- Title: New Tunisian leader rode wave of youth excitement to presidency
- Date: 15th October 2019
- Summary: TUNIS, TUNISIA (RECENT) (REUTERS) SAIED STANDING IN LINE OUTSIDE POLLING STATION VARIOUS OF SAIED AT VOTING BOOTH VARIOUS OF SAIED WALKING TOWARD BALLOT BOX AND CASTING VOTE
- Embargoed: 29th October 2019 10:02
- Keywords: Tunisia Tunis Presidential Election Youth Voting Kais Saied Polls
- Location: TUNIS, TUNISIA
- City: TUNIS, TUNISIA
- Country: Tunisia
- Topics: Government/Politics,Elections/Voting
- Reuters ID: LVA003B17KFVB
- Aspect Ratio: 16:9
- Story Text: As the crowds gathered outside the ornate colonial-era theatre in Tunis' Bourguiba Street after exit polls declared a landslide election win for Kais Saied late on Sunday (October 13), Amel Bahrini decided she had to be there.
Exit polls said about 90 percent of young voters backed Saied, a surge of generational excitement that Bahrini and many of the other students standing outside Manar university on Monday (October 14) compared to the 2011 uprising that inspired the Arab spring.
Economic issues, poverty and unemployment are particularly acute for young people - who have a higher rate of unemployment than the national average.
Many of the young people who voted for Saied on Sunday, however, were only children when their parents and older siblings marched in the streets to demand political rights.
Now, after years of economic malaise and coalition governments featuring many of the old politicians prominent in Ben Ali's day, they have helped elect a man who walked with the protesters during the revolutionary nights of 2011.

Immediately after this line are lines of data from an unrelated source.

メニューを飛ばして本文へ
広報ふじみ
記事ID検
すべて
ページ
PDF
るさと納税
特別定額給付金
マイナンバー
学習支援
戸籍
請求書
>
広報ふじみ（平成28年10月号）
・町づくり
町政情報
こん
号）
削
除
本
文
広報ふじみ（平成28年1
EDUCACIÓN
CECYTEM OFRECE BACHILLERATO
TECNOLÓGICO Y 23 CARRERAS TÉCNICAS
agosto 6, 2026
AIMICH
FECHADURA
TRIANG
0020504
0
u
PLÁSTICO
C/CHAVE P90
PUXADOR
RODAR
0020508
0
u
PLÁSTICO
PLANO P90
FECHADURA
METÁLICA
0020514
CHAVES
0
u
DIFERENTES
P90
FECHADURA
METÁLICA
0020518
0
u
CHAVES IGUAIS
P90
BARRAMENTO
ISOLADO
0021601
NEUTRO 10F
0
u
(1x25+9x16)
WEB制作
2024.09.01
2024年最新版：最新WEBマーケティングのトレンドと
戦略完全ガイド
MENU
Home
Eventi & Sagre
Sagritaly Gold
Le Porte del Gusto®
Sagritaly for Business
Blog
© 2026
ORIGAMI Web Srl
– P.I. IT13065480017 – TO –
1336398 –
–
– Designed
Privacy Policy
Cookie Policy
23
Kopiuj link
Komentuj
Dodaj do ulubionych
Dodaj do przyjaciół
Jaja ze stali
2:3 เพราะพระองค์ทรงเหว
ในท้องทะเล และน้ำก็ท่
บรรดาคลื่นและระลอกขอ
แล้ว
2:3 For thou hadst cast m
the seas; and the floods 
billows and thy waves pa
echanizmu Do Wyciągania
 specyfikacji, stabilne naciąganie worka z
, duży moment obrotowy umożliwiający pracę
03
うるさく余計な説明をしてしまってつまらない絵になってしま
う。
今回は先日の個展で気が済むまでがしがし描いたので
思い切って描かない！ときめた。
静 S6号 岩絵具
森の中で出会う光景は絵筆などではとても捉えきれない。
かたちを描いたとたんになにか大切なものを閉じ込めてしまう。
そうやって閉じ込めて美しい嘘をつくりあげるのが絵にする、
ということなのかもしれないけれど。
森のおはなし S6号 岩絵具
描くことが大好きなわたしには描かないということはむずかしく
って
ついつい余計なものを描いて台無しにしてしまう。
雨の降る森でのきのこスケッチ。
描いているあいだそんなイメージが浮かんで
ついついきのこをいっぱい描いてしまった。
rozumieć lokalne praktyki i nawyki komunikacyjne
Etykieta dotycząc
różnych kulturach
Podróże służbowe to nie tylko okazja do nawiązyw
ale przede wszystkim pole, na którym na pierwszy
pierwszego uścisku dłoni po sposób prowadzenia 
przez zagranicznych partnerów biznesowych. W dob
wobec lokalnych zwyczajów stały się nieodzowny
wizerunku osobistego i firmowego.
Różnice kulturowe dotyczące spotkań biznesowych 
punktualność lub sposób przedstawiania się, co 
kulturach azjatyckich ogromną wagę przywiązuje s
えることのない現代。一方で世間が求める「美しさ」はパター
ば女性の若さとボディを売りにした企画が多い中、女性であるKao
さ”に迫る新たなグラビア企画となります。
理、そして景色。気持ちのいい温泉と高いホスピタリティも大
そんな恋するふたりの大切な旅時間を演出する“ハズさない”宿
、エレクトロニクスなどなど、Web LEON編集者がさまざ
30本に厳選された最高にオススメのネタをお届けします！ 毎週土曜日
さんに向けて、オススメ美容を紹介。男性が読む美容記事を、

Bahrini, who was 13 at the time of the uprising, says she saw the revolution on television.
She was standing outside the science faculty at the Farhat Hached campus of Manar university perched on a hill above Tunis.
A small poster of Saied was stuck to a wall nearby. All the students Reuters met were Saied supporters.
For the dozen students Reuters spoke to at the university on Monday, it was not anything Saied had said about the economy that impressed them, but his incorruptible reputation.
Saied, who is backed by both Islamists and leftists, and who has conservative social views but wants to focus on introducing an experimental form of direct democracy, spent almost nothing on his campaign.
By contrast, his opponent Nabil Karoui had a big advertising platform, owns his own television station, had ties to the old Ben Ali government and faces a trial on corruption charges, which he denies.
Karoui's distribution of food aid - constantly replayed on his Nessma TV channel - earned him the nickname Nabil Macaroni.